GLOSSARY OF TERMS
Dung beetle rolling brood ballEcological inheritance
The inheritance, via an external environment, of one or more natural selection pressures previously modified by niche-constructing organisms.
EMGAs (environmentally mediated genotypic associations)
Indirect but specific connections between distinct genotypes mediated either by biotic or abiotic environmental components in the external environment. EMGAs may either associate different genes in a single population, or they may associate different genes in different populations. Where EMGAs arise the expression of semantic information by niche-constructing organisms in one population may affect the acquisition of semantic information in the same or a second population through the modification of natural selection pressures generated via one or more intermediate components, with evolutionary or ecological consequences.
Extended evolutionary theory
Evolutionary theory that, in addition to natural selection and genetic inheritance, formally includes niche construction and ecological inheritance as evolutionary processes.
Niche
The sum of all the natural selection pressures to which the population is exposed
. A population's niche is specified by a "niche function" N(t) where N(t) = h(O,E). O is any population of organisms and E is O's environment. The dynamics of N(t), equivalent to niche evolution, are driven by both O's niche-constructing acts, and by selection from sources that have previously been modified by O's niche-constructing acts, as well as by sources that are independent of O's niche construction, and that may change for independent reasons.
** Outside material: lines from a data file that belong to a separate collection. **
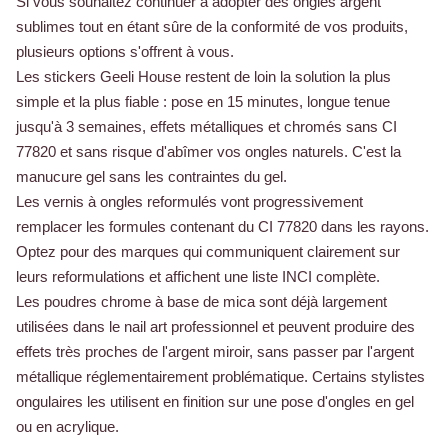
Si vous souhaitez continuer à adopter des ongles argent
sublimes tout en étant sûre de la conformité de vos produits,
plusieurs options s'offrent à vous.
Les stickers Geeli House restent de loin la solution la plus
simple et la plus fiable : pose en 15 minutes, longue tenue
jusqu'à 3 semaines, effets métalliques et chromés sans CI
77820 et sans risque d'abîmer vos ongles naturels. C'est la
manucure gel sans les contraintes du gel.
Les vernis à ongles reformulés vont progressivement
remplacer les formules contenant du CI 77820 dans les rayons.
Optez pour des marques qui communiquent clairement sur
leurs reformulations et affichent une liste INCI complète.
Les poudres chrome à base de mica sont déjà largement
utilisées dans le nail art professionnel et peuvent produire des
effets très proches de l'argent miroir, sans passer par l'argent
métallique réglementairement problématique. Certains stylistes
ongulaires les utilisent en finition sur une pose d'ongles en gel
ou en acrylique.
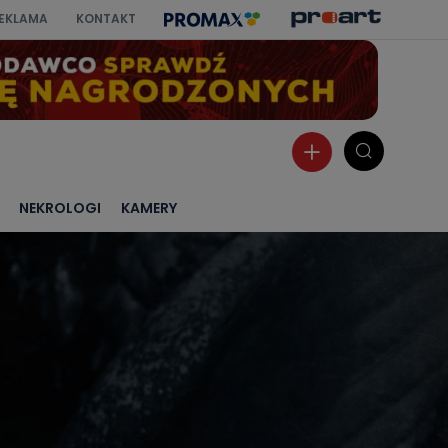
EKLAMA
KONTAKT
NEKROLOGI
KAMERY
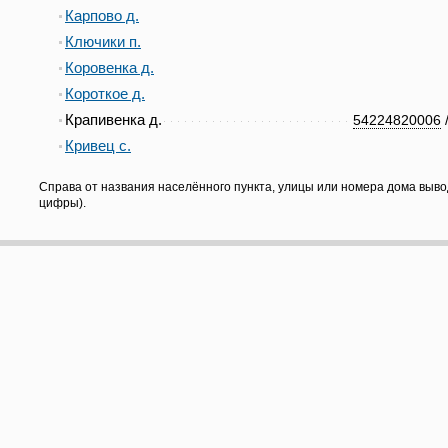
Карпово д.
Ключики п.
Коровенка д.
Короткое д.
Крапивенка д.
54224820006
Кривец с.
Справа от названия населённого пункта, улицы или номера дома выво
цифры).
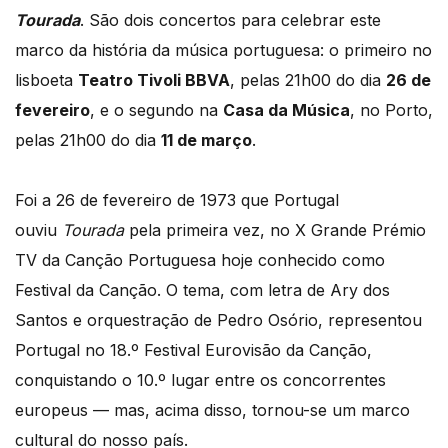
Tourada
. São dois concertos para celebrar este
marco da história da música portuguesa: o primeiro no
lisboeta
Teatro Tivoli BBVA
, pelas 21h00 do dia
26 de
fevereiro
, e o segundo na
Casa da Música
, no Porto,
pelas 21h00 do dia
11 de março
.
Foi a 26 de fevereiro de 1973 que Portugal
ouviu
Tourada
pela primeira vez, no X Grande Prémio
TV da Canção Portuguesa hoje conhecido como
Festival da Canção. O tema, com letra de Ary dos
Santos e orquestração de Pedro Osório, representou
Portugal no 18.º Festival Eurovisão da Canção,
conquistando o 10.º lugar entre os concorrentes
europeus — mas, acima disso, tornou-se um marco
cultural do nosso país.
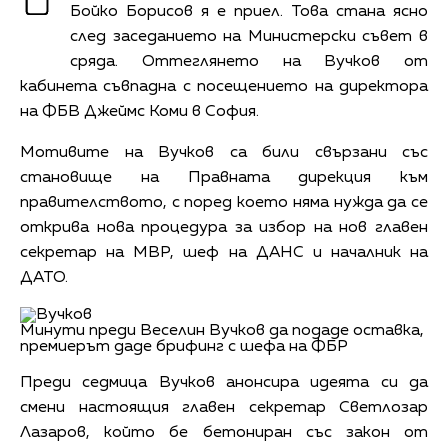
Бойко Борисов я е приел. Това стана ясно
след заседанието на Министерски съвет в
сряда. Оттеглянето на Вучков от
кабинета съвпадна с посещението на директора
на ФБВ Джеймс Коми в София.
Мотивите на Вучков са били свързани със
становище на Правната дирекция към
правителството, с поред което няма нужда да се
открива нова процедура за избор на нов главен
секретар на МВР, шеф на ДАНС и началник на
ДАТО.
Минути преди Веселин Вучков да подаде оставка,
премиерът даде брифинг с шефа на ФБР
Преди седмица Вучков анонсира идеята си да
смени настоящия главен секретар Светлозар
Лазаров, който бе бетониран със закон от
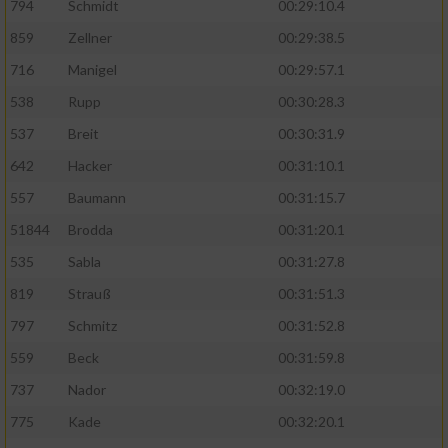
794
Schmidt
00:29:10.4
859
Zellner
00:29:38.5
716
Manigel
00:29:57.1
538
Rupp
00:30:28.3
537
Breit
00:30:31.9
642
Hacker
00:31:10.1
557
Baumann
00:31:15.7
51844
Brodda
00:31:20.1
535
Sabla
00:31:27.8
819
Strauß
00:31:51.3
797
Schmitz
00:31:52.8
559
Beck
00:31:59.8
737
Nador
00:32:19.0
775
Kade
00:32:20.1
Weaver nest Niche construction
The process whereby organisms, through their metabolism, their activities, and their choices, modify their own and/or each other's niches. Niche construction may result in changes in one or more natural selection pressures in the external environment of populations. Niche-constructing organisms may either alter the natural selection pressures of their own population, of other populations, or of both.
- Counteractive niche construction involves organisms either perturbing components of their environments, or relocating in their environments in such a way that they wholly or partly reverse or neutralise some prior change in one or more natural selection pressures in their environments. These prior changes in natural selection could be caused either by independent processes in an environment, or by the prior niche constructing activities of other organisms, or by the prior niche-constructing activities of the organisms themselves, and/or their ancestors.
- Inceptive niche construction involves organisms either perturbing components of their environments, or relocating in their environments in such a way that they introduce a new change in one or more natural selection pressures.
- Negative niche construction refers to niche-constructing acts that, on average decrease the fitness of the niche-constructing organisms. In the long run we expect some niche-constructing activities of organisms to become negative for their populations.
- Perturbational niche construction involves organisms physically changing one or more components of their external environments.
- Positive niche construction refers to niche-constructing acts that, on average increase the fitness of the niche-constructing organisms. In the short run virtually all niche construction by individual organisms is expected to be positive.
- Relocational niche construction involves organisms actively moving in space, as well as choosing or biasing the direction, the distance in space through which they travel, and the time when they travel, thereby modifying natural selection pressures.
Phenogenotypes
A class of individuals in a human population with a specified combination of a genotype and a variant of a cultural trait. Phenogenotypes are useful abstractions in mathematical analyses of human evolution, and are used to model human cultural processes and human genetic processes simultaneously. Phenogenotypes are the basic evolutionary units when biological and cultural transmission and inheritance processes are operating in association with each other.
Semantic information
Adaptive, or possibly maladaptive “know how” carried by organisms typically, but not exclusively, in genomes. In biology “know how” seldom carries cognitive connotations. The concept is best derived from Gregory Chaitin’s Algorithmic information theory. See: Chaitin, G.J. 1987. Algorithmic information theory. Cambridge tracts in theoretical computer science 1. CUP.